(Saved entries)

:::::

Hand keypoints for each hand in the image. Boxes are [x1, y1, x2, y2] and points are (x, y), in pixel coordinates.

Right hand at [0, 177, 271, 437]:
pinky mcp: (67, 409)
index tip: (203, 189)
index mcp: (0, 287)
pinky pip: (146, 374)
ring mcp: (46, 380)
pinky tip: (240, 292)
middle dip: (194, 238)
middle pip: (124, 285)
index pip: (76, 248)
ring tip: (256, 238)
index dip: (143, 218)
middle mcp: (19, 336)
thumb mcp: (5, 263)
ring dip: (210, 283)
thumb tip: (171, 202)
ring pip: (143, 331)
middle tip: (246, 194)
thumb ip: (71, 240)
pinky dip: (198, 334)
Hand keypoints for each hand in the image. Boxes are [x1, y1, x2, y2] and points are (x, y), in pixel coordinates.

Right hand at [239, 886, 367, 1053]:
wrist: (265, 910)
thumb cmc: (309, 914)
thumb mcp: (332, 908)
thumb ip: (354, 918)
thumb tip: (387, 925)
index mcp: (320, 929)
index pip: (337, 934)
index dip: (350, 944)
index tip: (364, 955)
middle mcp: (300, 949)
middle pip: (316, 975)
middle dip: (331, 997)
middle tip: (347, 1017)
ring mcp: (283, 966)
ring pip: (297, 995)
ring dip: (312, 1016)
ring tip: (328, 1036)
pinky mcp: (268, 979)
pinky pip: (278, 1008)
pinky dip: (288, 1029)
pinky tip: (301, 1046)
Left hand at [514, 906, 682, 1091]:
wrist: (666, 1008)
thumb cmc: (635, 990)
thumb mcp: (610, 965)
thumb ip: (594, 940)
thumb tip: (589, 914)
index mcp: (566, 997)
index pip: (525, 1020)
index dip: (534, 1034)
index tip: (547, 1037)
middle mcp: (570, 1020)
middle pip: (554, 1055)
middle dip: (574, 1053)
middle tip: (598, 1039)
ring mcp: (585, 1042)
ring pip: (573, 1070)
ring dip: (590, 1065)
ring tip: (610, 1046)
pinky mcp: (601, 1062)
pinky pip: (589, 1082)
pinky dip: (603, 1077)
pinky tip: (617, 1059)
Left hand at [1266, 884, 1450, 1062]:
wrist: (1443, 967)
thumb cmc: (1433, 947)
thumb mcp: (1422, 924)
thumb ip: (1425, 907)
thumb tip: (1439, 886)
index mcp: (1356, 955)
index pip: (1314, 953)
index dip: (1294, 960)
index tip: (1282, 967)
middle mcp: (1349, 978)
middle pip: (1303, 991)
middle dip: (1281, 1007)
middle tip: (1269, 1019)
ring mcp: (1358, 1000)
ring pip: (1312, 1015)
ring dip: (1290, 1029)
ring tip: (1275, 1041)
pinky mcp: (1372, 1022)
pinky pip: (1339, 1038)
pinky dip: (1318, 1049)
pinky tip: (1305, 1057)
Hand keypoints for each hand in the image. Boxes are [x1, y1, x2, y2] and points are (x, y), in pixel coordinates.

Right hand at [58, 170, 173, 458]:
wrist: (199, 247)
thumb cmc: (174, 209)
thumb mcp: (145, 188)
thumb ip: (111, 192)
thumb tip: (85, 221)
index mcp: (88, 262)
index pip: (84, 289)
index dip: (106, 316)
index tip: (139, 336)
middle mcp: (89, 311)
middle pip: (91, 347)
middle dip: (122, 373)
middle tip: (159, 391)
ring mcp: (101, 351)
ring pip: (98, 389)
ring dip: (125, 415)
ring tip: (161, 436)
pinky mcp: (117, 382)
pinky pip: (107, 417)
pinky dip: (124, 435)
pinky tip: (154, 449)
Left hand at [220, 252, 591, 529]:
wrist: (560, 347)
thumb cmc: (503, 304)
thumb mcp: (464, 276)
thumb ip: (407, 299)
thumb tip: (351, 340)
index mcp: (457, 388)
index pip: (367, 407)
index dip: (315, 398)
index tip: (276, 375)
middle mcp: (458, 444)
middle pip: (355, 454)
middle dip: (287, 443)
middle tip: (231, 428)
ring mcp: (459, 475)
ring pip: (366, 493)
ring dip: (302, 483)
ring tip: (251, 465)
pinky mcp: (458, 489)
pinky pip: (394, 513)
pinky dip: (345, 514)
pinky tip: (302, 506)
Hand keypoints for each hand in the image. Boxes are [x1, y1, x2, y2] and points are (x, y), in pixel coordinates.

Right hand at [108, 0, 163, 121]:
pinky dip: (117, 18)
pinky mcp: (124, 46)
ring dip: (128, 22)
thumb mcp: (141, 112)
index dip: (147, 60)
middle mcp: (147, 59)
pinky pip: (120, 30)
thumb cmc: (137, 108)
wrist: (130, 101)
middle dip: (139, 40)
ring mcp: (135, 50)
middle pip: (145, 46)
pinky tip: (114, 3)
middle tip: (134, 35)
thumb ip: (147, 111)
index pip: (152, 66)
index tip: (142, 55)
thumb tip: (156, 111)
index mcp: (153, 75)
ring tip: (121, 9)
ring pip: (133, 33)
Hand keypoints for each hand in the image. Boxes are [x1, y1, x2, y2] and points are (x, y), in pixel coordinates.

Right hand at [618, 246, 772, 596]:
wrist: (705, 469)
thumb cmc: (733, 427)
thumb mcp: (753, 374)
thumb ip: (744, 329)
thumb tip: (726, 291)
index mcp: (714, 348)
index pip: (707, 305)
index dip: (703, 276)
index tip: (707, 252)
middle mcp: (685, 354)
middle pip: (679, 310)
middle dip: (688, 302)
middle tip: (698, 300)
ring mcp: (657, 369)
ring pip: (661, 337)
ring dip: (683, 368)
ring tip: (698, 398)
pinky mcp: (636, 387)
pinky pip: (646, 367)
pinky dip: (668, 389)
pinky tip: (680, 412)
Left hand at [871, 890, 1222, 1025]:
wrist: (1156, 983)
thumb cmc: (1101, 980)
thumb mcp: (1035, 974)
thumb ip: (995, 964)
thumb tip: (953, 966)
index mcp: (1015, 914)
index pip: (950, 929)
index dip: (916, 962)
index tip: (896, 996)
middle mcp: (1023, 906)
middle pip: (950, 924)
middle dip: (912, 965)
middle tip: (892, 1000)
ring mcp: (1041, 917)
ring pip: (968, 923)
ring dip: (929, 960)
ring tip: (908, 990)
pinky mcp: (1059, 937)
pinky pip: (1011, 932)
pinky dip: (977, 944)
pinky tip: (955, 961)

:::::

§ **What to work on**:
Copy every line from the records above that contains the string "Right".

§ **Answer section**:
Right hand at [0, 177, 271, 437]:
Right hand at [239, 886, 367, 1053]:
Right hand at [58, 170, 173, 458]:
Right hand at [108, 0, 163, 121]:
Right hand at [618, 246, 772, 596]:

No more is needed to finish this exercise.